ATM fraud losses down 55% in Europe due to EMV adoption
According to the ATM Crime Statistics report of European ATM Security Team (EAST), across Europe as a whole, ATM fraud has dipped by 55% thanks to ‘chip n pin’/EMV technology. However, incidents continue to be reported where skimmed data is used by criminals in countries where all ATMs are not yet EMV compliant. Out of an estimated European total of nearly 359,000 ATMs, 68 percent use EMV, up from 63 percent from 2006.

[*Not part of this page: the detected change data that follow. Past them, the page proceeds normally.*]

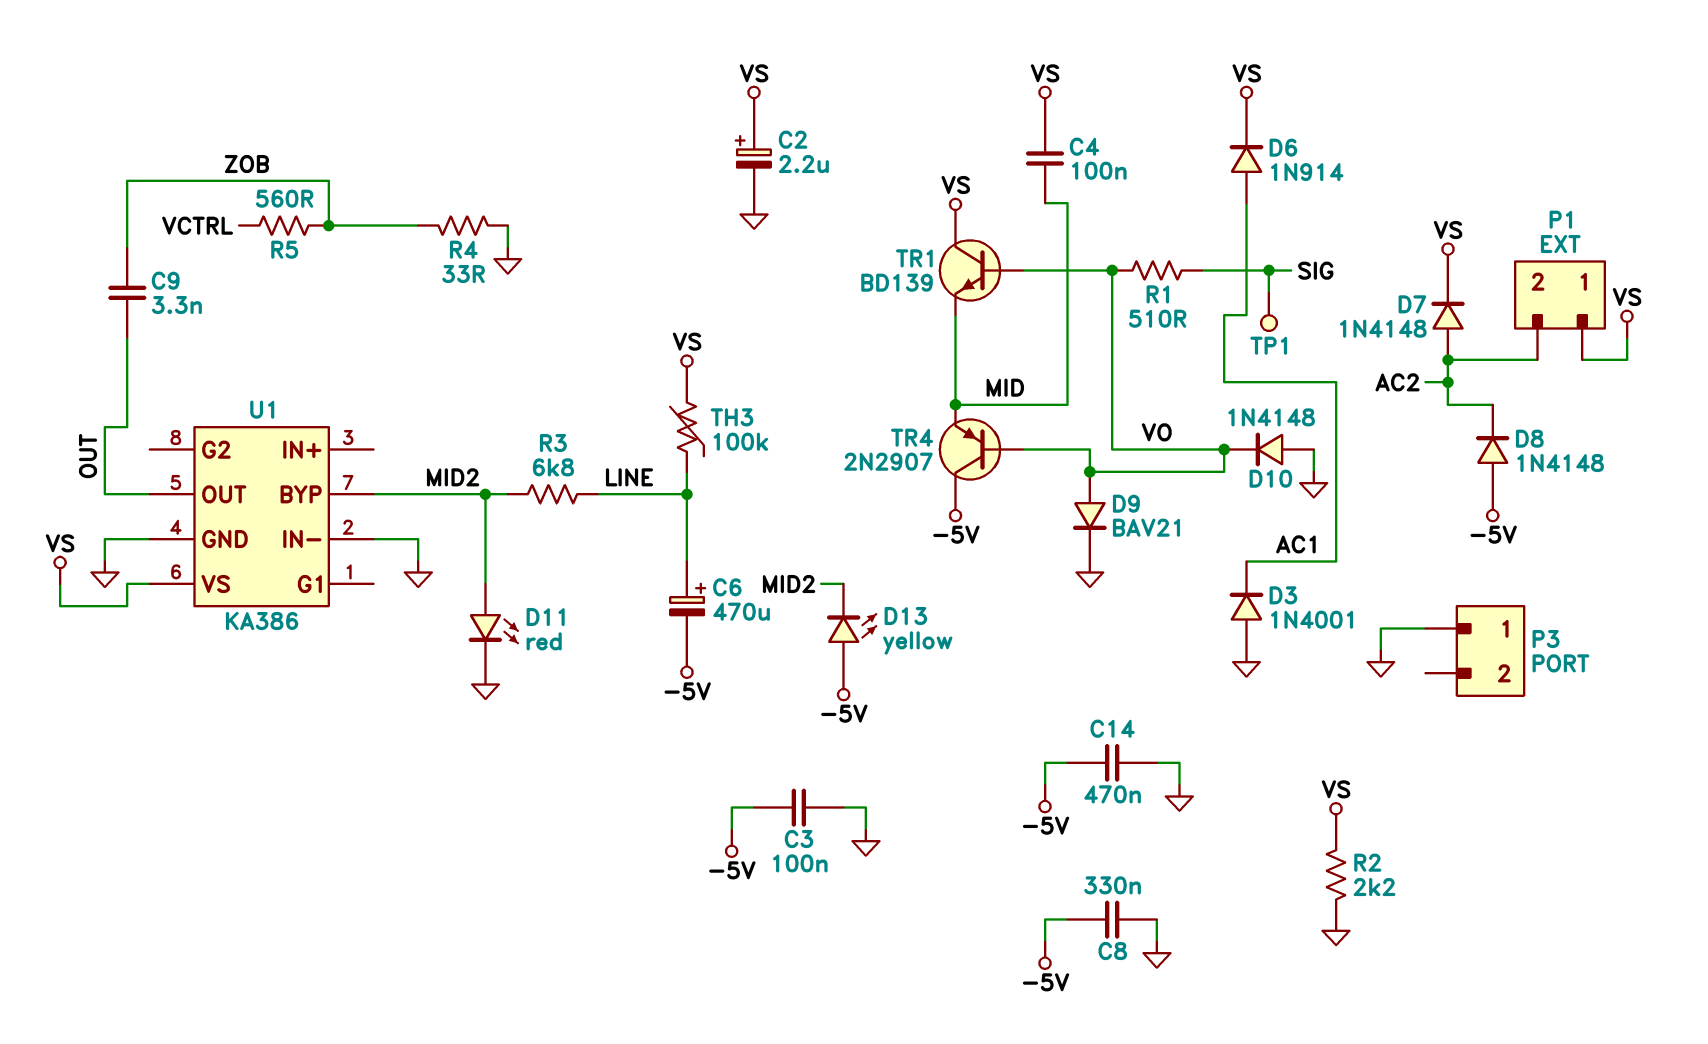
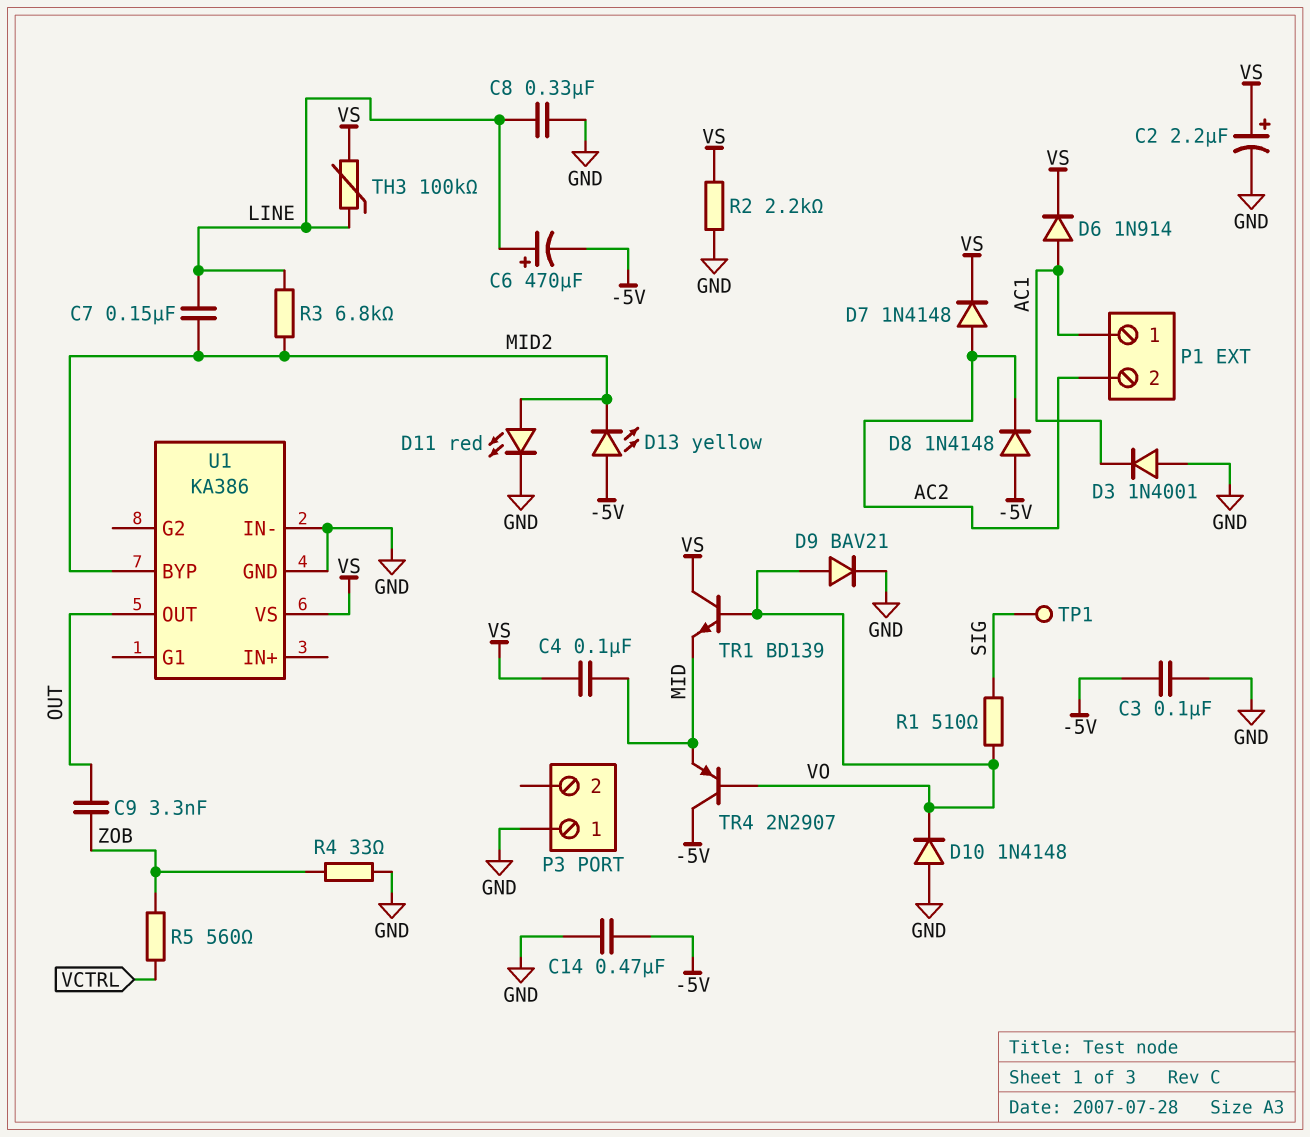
C7: none -> 150nF (LINE, MID2)
C8: 330nF (-5V, GND) -> 330nF (GND, LINE)
P1 pin 1: VS -> AC1

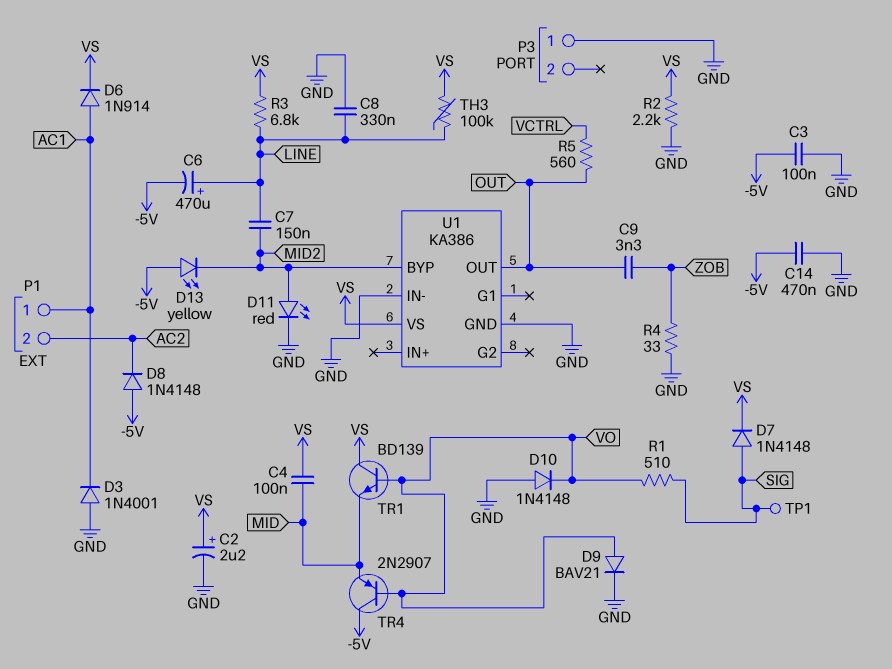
D7: diode 1N4148 (A AC2, K VS) -> diode 1N4148 (A SIG, K VS)
R3: 6.8k (LINE, MID2) -> 6.8k (LINE, VS)
R5: 560 (VCTRL, ZOB) -> 560 (OUT, VCTRL)

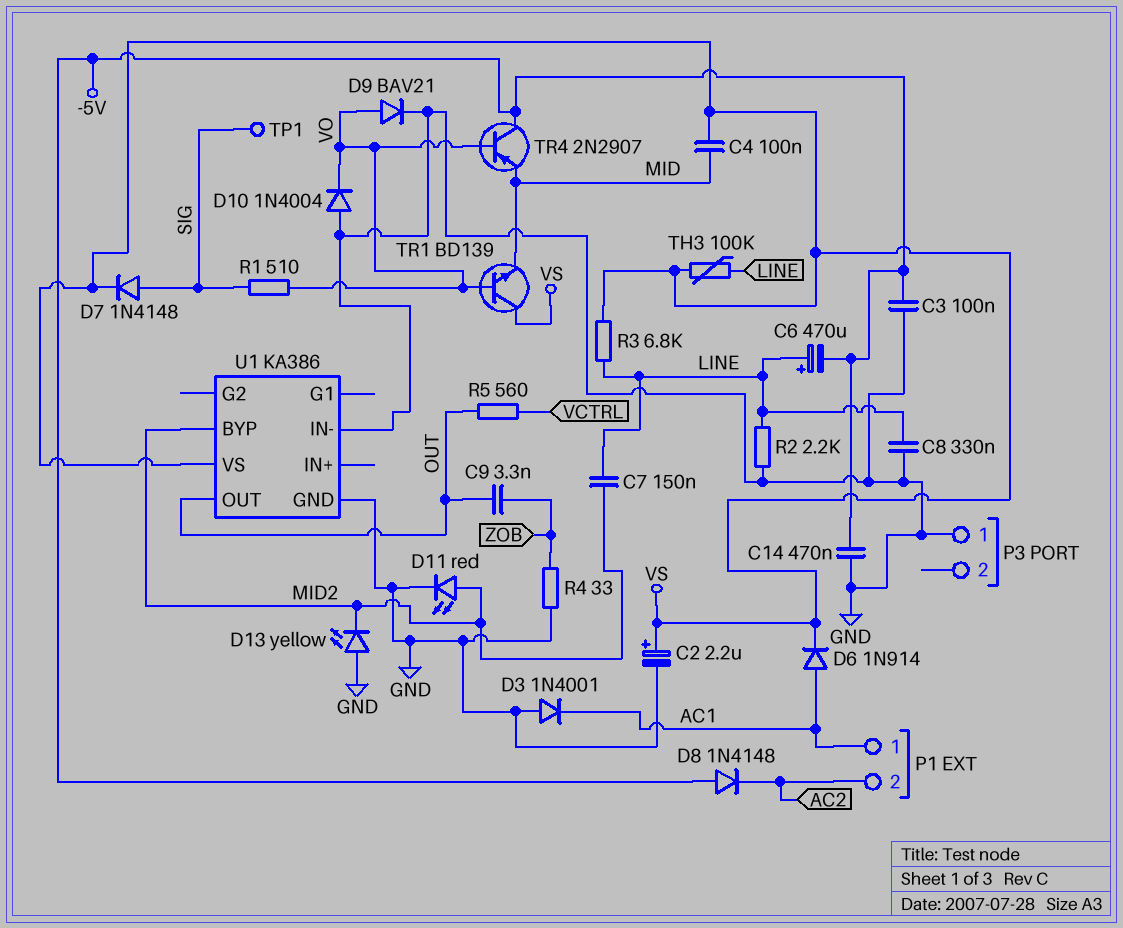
D10: diode 1N4148 (A GND, K VO) -> diode 1N4004 (A GND, K VO)
D13: LED yellow (A -5V, K MID2) -> LED yellow (A GND, K MID2)
R2: 2.2k (GND, VS) -> 2.2k (GND, LINE)

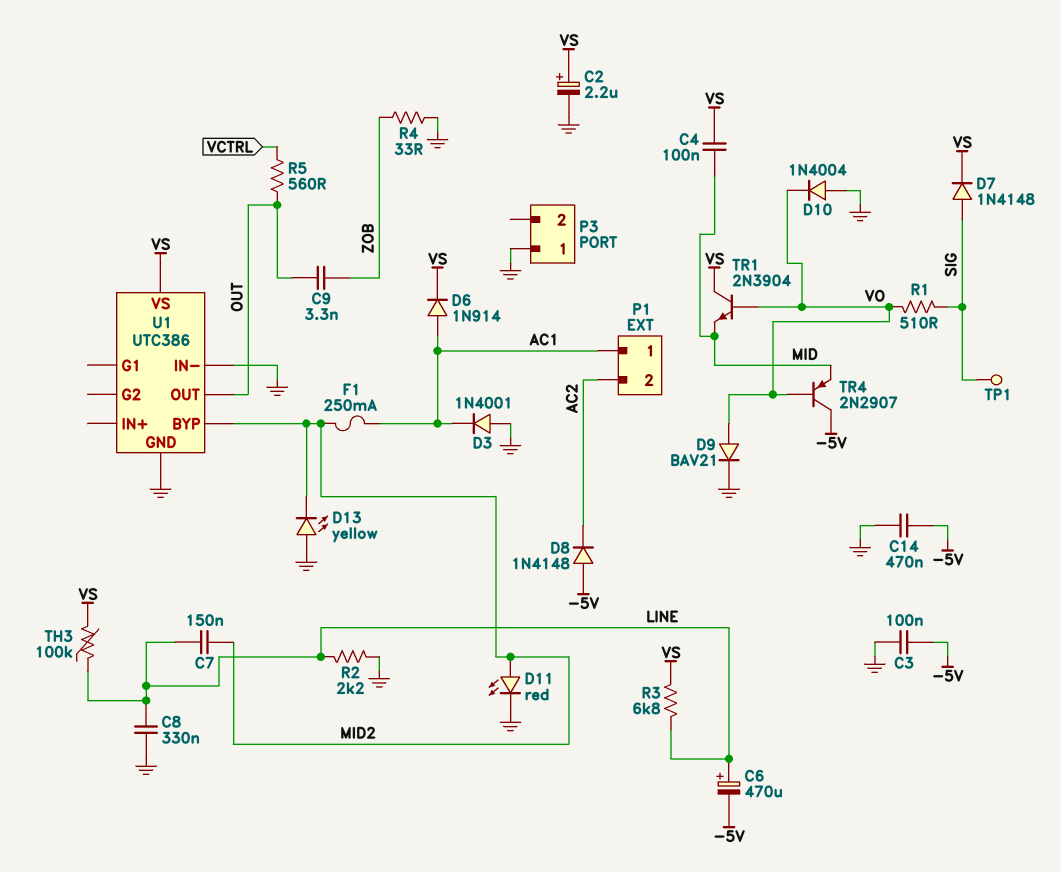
F1: none -> 250mA (AC1, MID2)
TR1: NPN BD139 (B VO, C VS, E MID) -> NPN 2N3904 (B VO, C VS, E MID)
U1: KA386 -> UTC386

ATM fraud is dominated by card skimming, with 2,317 cases reported — 167 incidents of card trapping and 53 other attacks, such as transaction reversal fraud. Losses related to card skimming decreased by 25 percent in value when compared with the equivalent period last year. That drop relates to the installation of anti-skimming devices on ATMs, EAST says. Because all EMV cards used in Europe still have a magnetic stripe, ATMs must still be equipped with anti-skimming devices.
Where anti-skimming devices have been deployed, EAST members report both a displacement of fraud activity to unprotected machines and an increase in attempts to overcome them. Cases of card trapping have stabilized, while other types of fraud, primarily cash trapping, have decreased. But direct physical attacks against ATMs have increased by 60 percent, 1,810 such attacks reported during the first six months 2007. Attacks range from ram raids to vandalism, with robberies during cash replenishment showing the largest increase. There’s also been an increase in the use of explosives and gas.
In total, €15 million were lost through attacks on ATMs. The estimated average cash loss through robbery is €8,000 Euros per attack and €12,000 per ram raid/ATM burglary.More than 40 percent of direct attacks fail to gain cash, but significant damage to property and/or the ATM can exceed €100,000 per attack.